Having spent most of my adult life working towards a career in academia, I found the world of journalism to be really quite refreshing. Established journalists seem friendly and willing to give you help and advice. Fellow trainees are genuine and friendly, and don't have the passive-aggressive competitive ruthlessness and suspicion that was so prevalent in academia.

It’s been a bit of a shock to the system having to wake up every day at 6am and make my way across Leeds for a full day of training. Luckily my wife is still on maternity leave, so she has been taxiing me to and from work. In the car over the last week, we’ve been listening to Johnny Cash’s American IV: The Man Comes Around – an album of gloomy country tracks that brings to mind some of Cormac McCarthy’s darker moments.

The titular album-opener ‘The Man Comes Around’ is a song of judgement and redemption heightened by a sense of revenge that can only usually be found in the Old Testament. For most of the song, Cash’s voice is cold and deliberate, and the guitar work is jerky and uncomfortable, but then the chorus hits with its triumphant tones and angelic imagery.

‘Hurt’ is beyond heart shattering. There are few songs on this planet that pull at my heart like this one. I will always prefer the Nine Inch Nails’ version as a piece of music, but there is something incredibly moving about Cash recording this song at the end of his life, his voice cracking with emotion and world weariness. It brings a lump to my throat just thinking about it.

If ‘Hurt’ wasn’t enough to bring a tear to your eye, then ‘Give My Love to Rose’ is a song about the final words of dying man. ‘Bridge Over Troubled Water’ will always remind me of a drunken night from when I was about 15, where a couple of my best friends got a bit drunk and teary and hugged each other whilst singing along with the Simon and Garfunkel original – and for anyone who was wondering: yes, I was one the cool kids.
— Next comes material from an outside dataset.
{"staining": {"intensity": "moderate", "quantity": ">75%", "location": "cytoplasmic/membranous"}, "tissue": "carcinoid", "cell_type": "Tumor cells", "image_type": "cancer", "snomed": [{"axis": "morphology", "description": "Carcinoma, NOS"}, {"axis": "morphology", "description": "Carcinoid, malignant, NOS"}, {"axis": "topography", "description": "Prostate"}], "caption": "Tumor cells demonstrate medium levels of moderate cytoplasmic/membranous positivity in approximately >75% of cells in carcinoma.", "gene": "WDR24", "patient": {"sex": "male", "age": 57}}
The theme of death continues on ‘I Hung My Head’, a song about accidently shooting someone. It’s a song full of shame and regret, and Cash’s vocal delivery makes the song incredibly vivid in its emotive effects. ‘The First Time I Saw Your Face’ is a slow, moody love song accompanied by sparse guitar plucking and subdued organs hovering low in the mix.

The cover of Depeche Mode’s ‘Personal Jesus’ is structured around dark guitar grooves and bluesy piano flurries. Cash’s version manages to emphasise the religious fervour of the lyrics that seemed somewhat dormant in the original. It’s an excellent version of the song, and probably ranks up there with ‘Hurt’ as one of Cash’s finest cover versions.
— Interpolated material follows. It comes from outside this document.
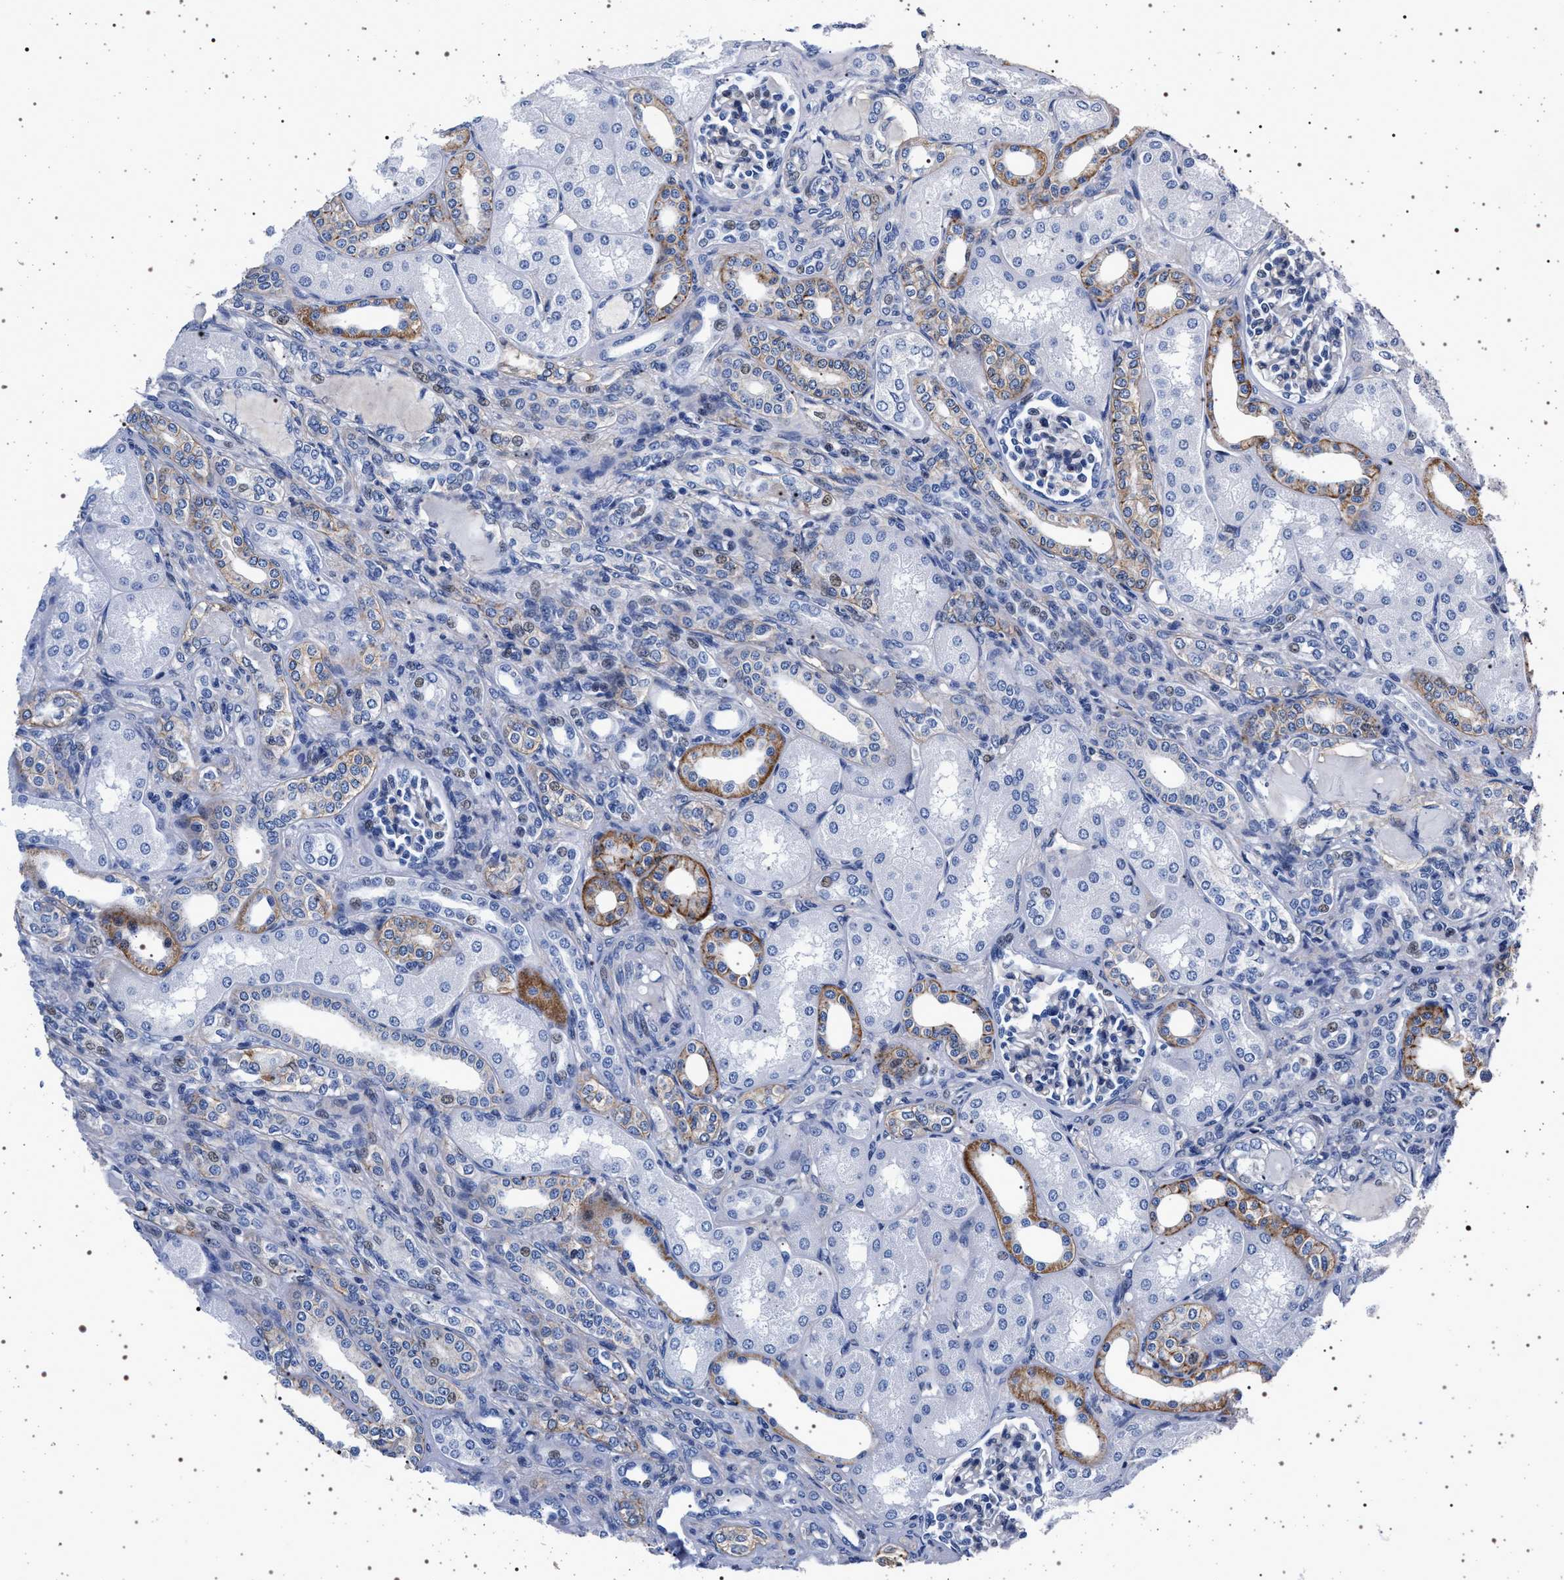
{"staining": {"intensity": "negative", "quantity": "none", "location": "none"}, "tissue": "kidney", "cell_type": "Cells in glomeruli", "image_type": "normal", "snomed": [{"axis": "morphology", "description": "Normal tissue, NOS"}, {"axis": "topography", "description": "Kidney"}], "caption": "Cells in glomeruli are negative for brown protein staining in benign kidney. (Brightfield microscopy of DAB (3,3'-diaminobenzidine) immunohistochemistry (IHC) at high magnification).", "gene": "SLC9A1", "patient": {"sex": "male", "age": 7}}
‘Sam Hall’ lightens the mood with a chirpy country number about hatred, violence and murder. The subject matter may be dark and uncompromising, but I can imagine Cash performing this in front of a ravenous audience with a wry smile. A cover of ‘Danny Boy’ is performed with a church organ accompaniment, and is a song full of nostalgia and yearning.

‘I’m So Lonesome I Could Cry’ is a song that speaks of loss and loneliness. It’s a country standard that shows just how close many country records can be to blues. The same can also be said of ‘Streets of Laredo’, with its imagery of cowboys and their tales of woe.

The album closes with a nostalgic cover of ‘We’ll Meet Again’. The final bars to this one are great: lazy clarinet riffs, sliding ukulele, and a chorus of a dozen or so elderly people singing along. It’s a great feel-good way to end quite an emotionally draining album.

This is an album riddled with images of death, judgement and regret. The fact that many of these songs were recorded so close to Cash’s death gives them a deeper resonance. This is an excellent collection of songs that I will definitely be keeping.